The lines below that include "Ziele" are to be found and copied.

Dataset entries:
◆ ◆ ◆ ◆ ◆ ◆ ◆

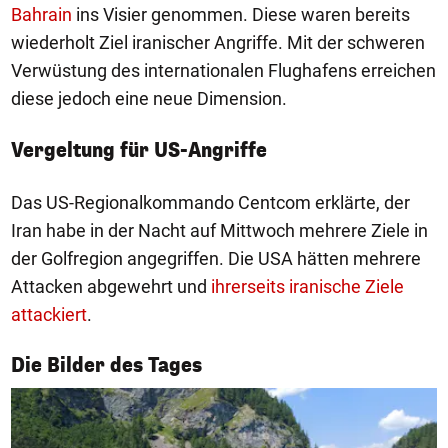
Bahrain
ins Visier genommen. Diese waren bereits
wiederholt Ziel iranischer Angriffe. Mit der schweren
Verwüstung des internationalen Flughafens erreichen
diese jedoch eine neue Dimension.
Vergeltung für US-Angriffe
Das US-Regionalkommando Centcom erklärte, der
Iran habe in der Nacht auf Mittwoch mehrere Ziele in
der Golfregion angegriffen. Die USA hätten mehrere
Attacken abgewehrt und
ihrerseits iranische Ziele
attackiert
.
1/50
Die Bilder des Tages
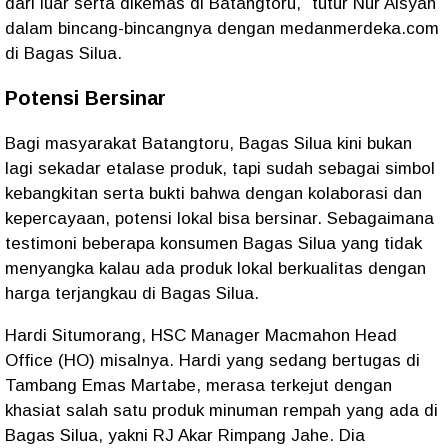
dari luar serta dikemas di Batangtoru,” tutur Nur Aisyah
dalam bincang-bincangnya dengan medanmerdeka.com
di Bagas Silua.
Potensi Bersinar
Bagi masyarakat Batangtoru, Bagas Silua kini bukan
lagi sekadar etalase produk, tapi sudah sebagai simbol
kebangkitan serta bukti bahwa dengan kolaborasi dan
kepercayaan, potensi lokal bisa bersinar. Sebagaimana
testimoni beberapa konsumen Bagas Silua yang tidak
menyangka kalau ada produk lokal berkualitas dengan
harga terjangkau di Bagas Silua.
Hardi Situmorang, HSC Manager Macmahon Head
Office (HO) misalnya. Hardi yang sedang bertugas di
Tambang Emas Martabe, merasa terkejut dengan
khasiat salah satu produk minuman rempah yang ada di
Bagas Silua, yakni RJ Akar Rimpang Jahe. Dia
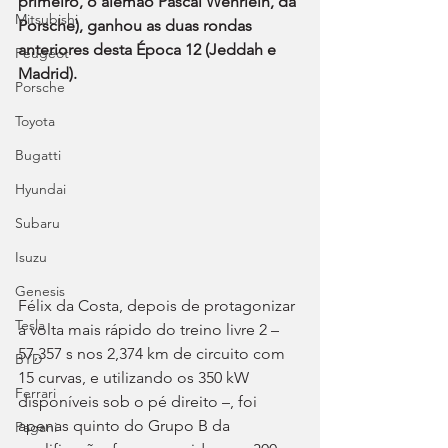
primeiro, o alemão Pascal Wehrlein, da 
Mitsubishi
Porsche), ganhou as duas rondas 
anteriores desta Época 12 (Jeddah e 
Peugeot
Madrid).
Porsche
Toyota
Bugatti
Hyundai
Subaru
Isuzu
Genesis
Félix da Costa, depois de protagonizar 
Tesla
a volta mais rápido do treino livre 2 – 
57,357 s nos 2,374 km de circuito com 
BYD
15 curvas, e utilizando os 350 kW 
Ferrari
disponíveis sob o pé direito –, foi 
apenas quinto do Grupo B da 
Pagani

◆ ◆ ◆ ◆ ◆ ◆ ◆

Response to this task
Iran habe in der Nacht auf Mittwoch mehrere Ziele in
ihrerseits iranische Ziele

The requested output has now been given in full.